Other API Design Considerations

  • Arrays on Input? — For any API that’s used to perform CRUD operations on resources, the odds are strong that there’s a use case for consumers to provide an array of stuff to create, read, update, or delete all at once, instead of passing it one-at-a-time. By allowing an array of ids, new resource definitions, etc. in your API’s inputs, you can reduce the chattiness of intersystem communication, generally improving performance. On the flip side accepting arrays mean a lot more for you to think about. What should happen if the requested operation fails on one resource, but works on the rest? How many resources or ids should other systems be able to send you at one time? How much complexity would handling multiple resources or ids add to your system’s underlying logic? All pros & cons to weigh when deciding whether to handle parameters in bulk.

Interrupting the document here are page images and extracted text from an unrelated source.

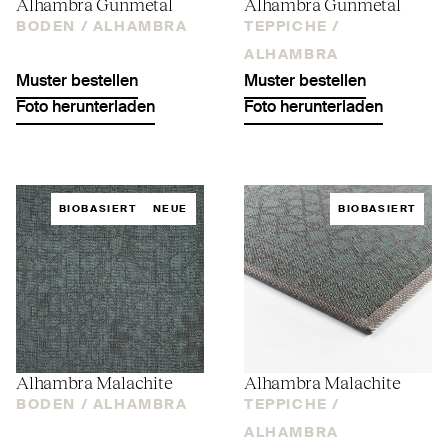
Alhambra Gunmetal
Alhambra Gunmetal
BODEN /
ALHAMBRA
TEPPICHE /
ALHAMBRA
Muster bestellen
Muster bestellen
Foto herunterladen
Foto herunterladen
BIOBASIERT
NEUE
BIOBASIERT
Alhambra Malachite
Alhambra Malachite
BODEN /
ALHAMBRA
TEPPICHE /
ALHAMBRA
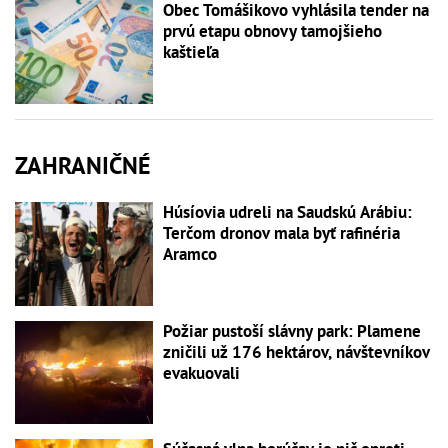
Obec Tomášikovo vyhlásila tender na
prvú etapu obnovy tamojšieho
kaštieľa
ZAHRANIČNÉ
Húsíovia udreli na Saudskú Arábiu:
Terčom dronov mala byť rafinéria
Aramco
Požiar pustoší slávny park: Plamene
zničili už 176 hektárov, návštevníkov
evakuovali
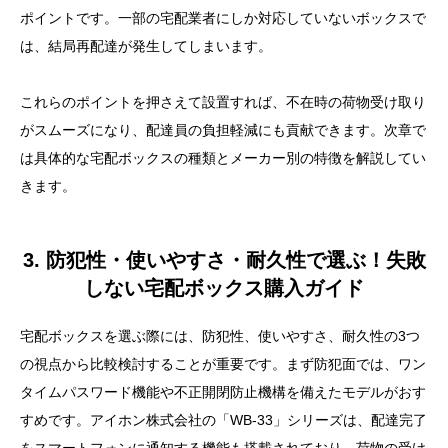
ポイントです。一部の宅配業者にしか対応していないボックスで
は、結局再配達が発生してしまいます。
これらのポイントを押さえて設置すれば、不在時の荷物受け取り
がスムーズになり、配達員の負担軽減にも貢献できます。次章で
は具体的な宅配ボックスの種類とメーカー別の特徴を解説してい
きます。
3. 防犯性・使いやすさ・耐久性で選ぶ！失敗
しない宅配ボックス購入ガイド
宅配ボックスを選ぶ際には、防犯性、使いやすさ、耐久性の3つ
の視点から比較検討することが重要です。まず防犯面では、ワン
タイムパスワード機能や不正開閉防止機構を備えたモデルがおす
すめです。アイホン株式会社の「WB-33」シリーズは、配達完了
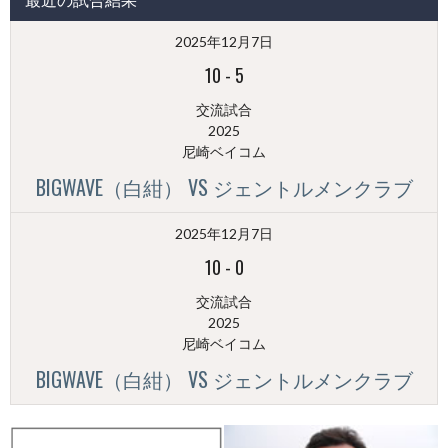
稿
（月
2025年12月7日
別）
10
-
5
交流試合
2025
尼崎ベイコム
BIGWAVE（白紺） VS ジェントルメンクラブ
2025年12月7日
10
-
0
交流試合
2025
尼崎ベイコム
BIGWAVE（白紺） VS ジェントルメンクラブ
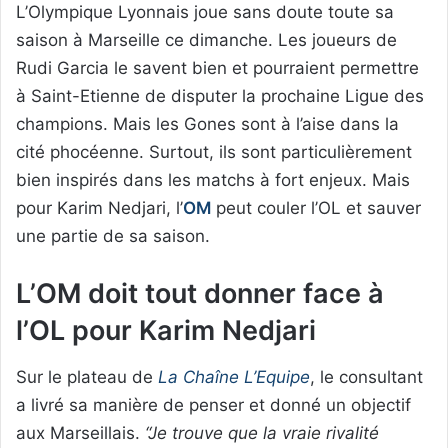
L’Olympique Lyonnais joue sans doute toute sa
saison à Marseille ce dimanche. Les joueurs de
Rudi Garcia le savent bien et pourraient permettre
à Saint-Etienne de disputer la prochaine Ligue des
champions. Mais les Gones sont à l’aise dans la
cité phocéenne. Surtout, ils sont particulièrement
bien inspirés dans les matchs à fort enjeux. Mais
pour Karim Nedjari, l’
OM
peut couler l’OL et sauver
une partie de sa saison.
L’OM doit tout donner face à
l’OL pour Karim Nedjari
Sur le plateau de
La Chaîne L’Equipe
, le consultant
a livré sa manière de penser et donné un objectif
aux Marseillais.
“Je trouve que la vraie rivalité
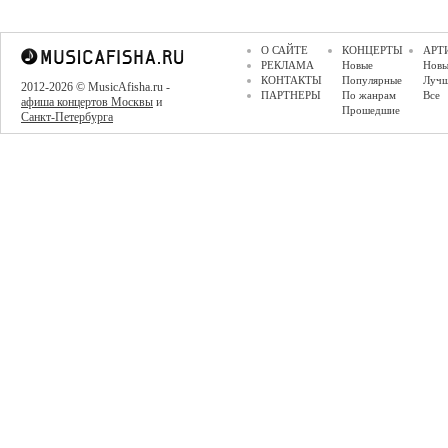
О САЙТЕ
КОНЦЕРТЫ
АРТ
РЕКЛАМА
Новые
Новы
КОНТАКТЫ
Популярные
Луч
2012-2026 © MusicAfisha.ru -
ПАРТНЕРЫ
По жанрам
Все
афиша концертов Москвы
и
Прошедшие
Санкт-Петербурга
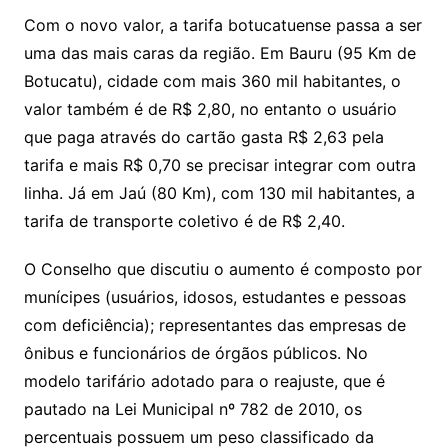
Com o novo valor, a tarifa botucatuense passa a ser
uma das mais caras da região. Em Bauru (95 Km de
Botucatu), cidade com mais 360 mil habitantes, o
valor também é de R$ 2,80, no entanto o usuário
que paga através do cartão gasta R$ 2,63 pela
tarifa e mais R$ 0,70 se precisar integrar com outra
linha. Já em Jaú (80 Km), com 130 mil habitantes, a
tarifa de transporte coletivo é de R$ 2,40.
O Conselho que discutiu o aumento é composto por
munícipes (usuários, idosos, estudantes e pessoas
com deficiência); representantes das empresas de
ônibus e funcionários de órgãos públicos. No
modelo tarifário adotado para o reajuste, que é
pautado na Lei Municipal nº 782 de 2010, os
percentuais possuem um peso classificado da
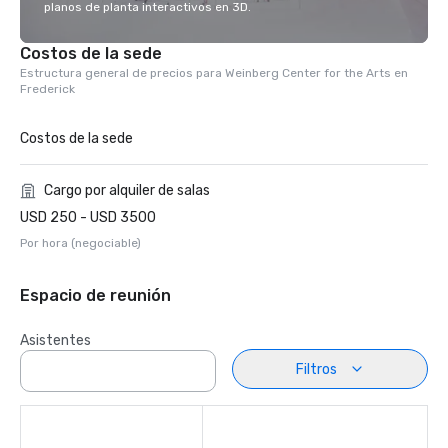
planos de planta interactivos en 3D.
Costos de la sede
Estructura general de precios para Weinberg Center for the Arts en
Frederick
Costos de la sede
Cargo por alquiler de salas
USD 250 - USD 3500
Por hora (negociable)
Espacio de reunión
Asistentes
Filtros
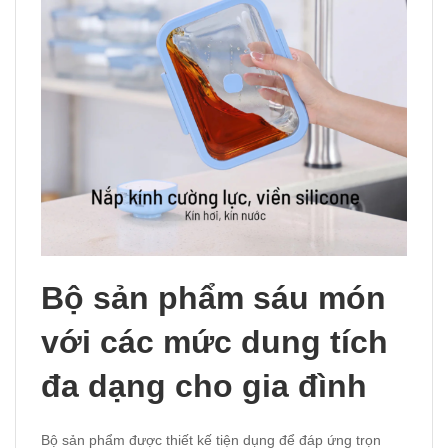
Bộ sản phẩm sáu món
với các mức dung tích
đa dạng cho gia đình
Bộ sản phẩm được thiết kế tiện dụng để đáp ứng trọn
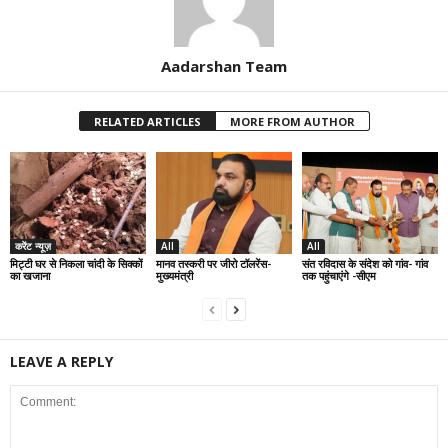
Aadarshan Team
RELATED ARTICLES
MORE FROM AUTHOR
करेंट न्यूज़
All
All
मिट्टी घर से निकला चांदी के सिक्कों
मानव तस्करी पर जीरो टॉलरेंस-
संत रविदास के संदेश को गांव- गांव
का खजाना
मुख्यमंत्री
तक पहुंचाएंगे -सीएम
LEAVE A REPLY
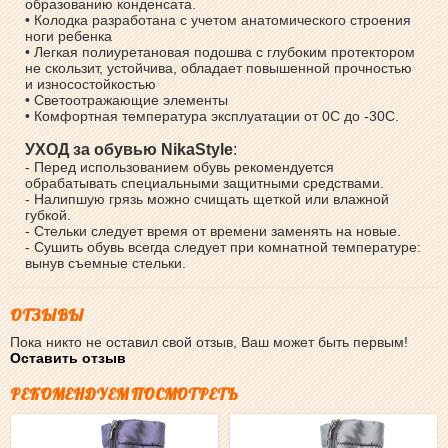
образованию конденсата.
• Колодка разработана с учетом анатомического строения
ноги ребенка
• Легкая полиуретановая подошва с глубоким протектором
не скользит, устойчива, обладает повышенной прочностью
и износостойкостью
• Светоотражающие элементы
• Комфортная температура эксплуатации от 0С до -30С.
УХОД за обувью NikaStyle
:
- Перед использованием обувь рекомендуется
обрабатывать специальными защитными средствами.
- Налипшую грязь можно счищать щеткой или влажной
губкой.
- Стельки следует время от времени заменять на новые.
- Сушить обувь всегда следует при комнатной температуре:
вынув съемные стельки.
ОТЗЫВЫ
Пока никто не оставил свой отзыв, Ваш может быть первым!
Оставить отзыв
РЕКОМЕНДУЕМ ПОСМОТРЕТЬ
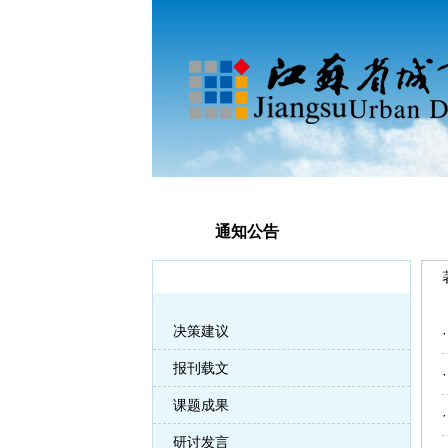
网站首页
城发院简介
院属机构
通知公告
著文建言
决策建议
报刊载文
课题成果
研讨发言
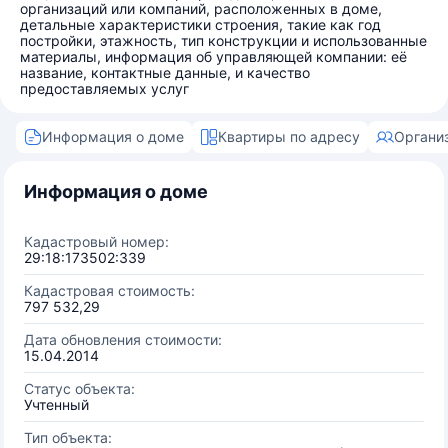
организаций или компаний, расположенных в доме,
детальные характеристики строения, такие как год
постройки, этажность, тип конструкции и использованные
материалы, информация об управляющей компании: её
название, контактные данные, и качество
предоставляемых услуг
Информация о доме
Квартиры по адресу
Органи
Информация о доме
Кадастровый номер:
29:18:173502:339
Кадастровая стоимость:
797 532,29
Дата обновления стоимости:
15.04.2014
Статус объекта:
Учтенный
Тип объекта:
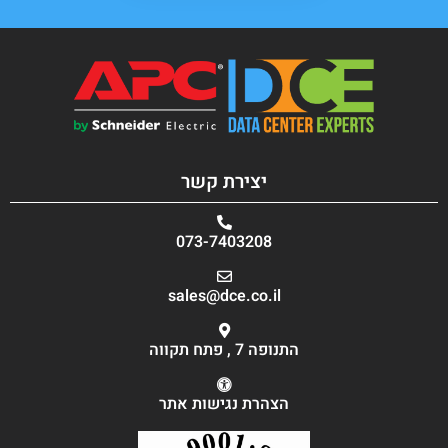
יצירת קשר
073-7403208
sales@dce.co.il
התנופה 7 , פתח תקווה
הצהרת נגישות אתר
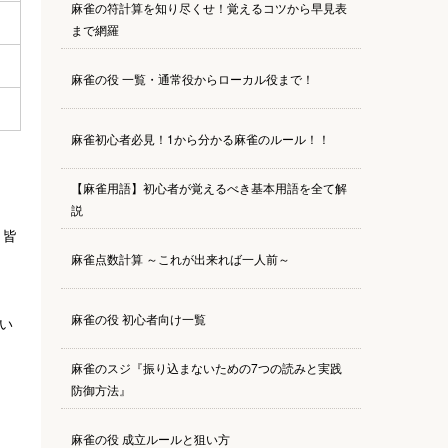
麻雀の符計算を知り尽くせ！覚えるコツから早見表
まで網羅
麻雀の役 一覧・通常役からローカル役まで！
麻雀初心者必見！1から分かる麻雀のルール！！
【麻雀用語】初心者が覚えるべき基本用語を全て解
説
、皆
麻雀点数計算 ～これが出来れば一人前～
麻雀の役 初心者向け一覧
い
麻雀のスジ『振り込まないための7つの読みと実践
防御方法』
麻雀の役 成立ルールと狙い方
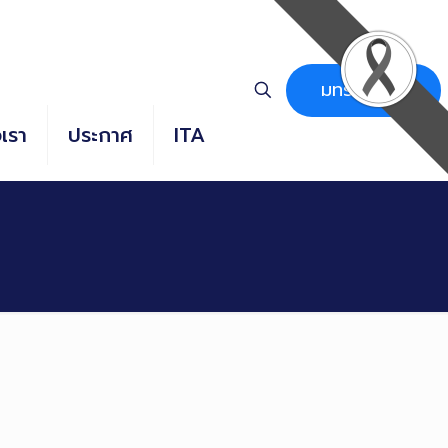
มทร.ธัญบุรี
อเรา
ประกาศ
ITA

  • Have a Method to Using HTTP Methods — HTTP methods aren’t hard to learn, and there’s a sea of websites that describe what each one’s meant for, yet far too many APIs expect a method that differs from the actual operation they perform. Furthermore, some teams will define an entirely new API to meet a need, when they could just add a new method to an existing endpoint. The fact that HTTP methods are standardized makes them a powerful tool, since you don’t need to define and teach consumers about new verbs & their meanings for them to interact with your APIs. By specifying that an endpoint accepts certain standard methods (ex. the User API supports GET, POST, and PUT) it’s made immediately clear to new consumers what they can (and can’t) do.
  • Kowalski, Status Report! — On the other end of API calls, consider the range of results that may come from your API being called, and the status code said API should return for each. Everything from expected results (most likely 200 codes) to client-side failures like missing or incorrect parameters (400 codes) to server side failures (500 codes). Don’t be afraid to return codes that don’t end in two zeros, if they better represent the actual state resulting from the API call.
  • Paint a Picture with Your Response Messages — In addition to accurate, meaningful status codes, look to provide more context around what happened (or is happening) through the response message given back to the caller. Especially in 400-style scenarios where the client called the API incorrectly. Why exactly did their call fail? What parameter(s) is/are causing the issue? Giving meaningful feedback to the consumer will save significant headaches, both on their side and yours (since you’ll be the first person they call at 2am when all calls to your service are failing).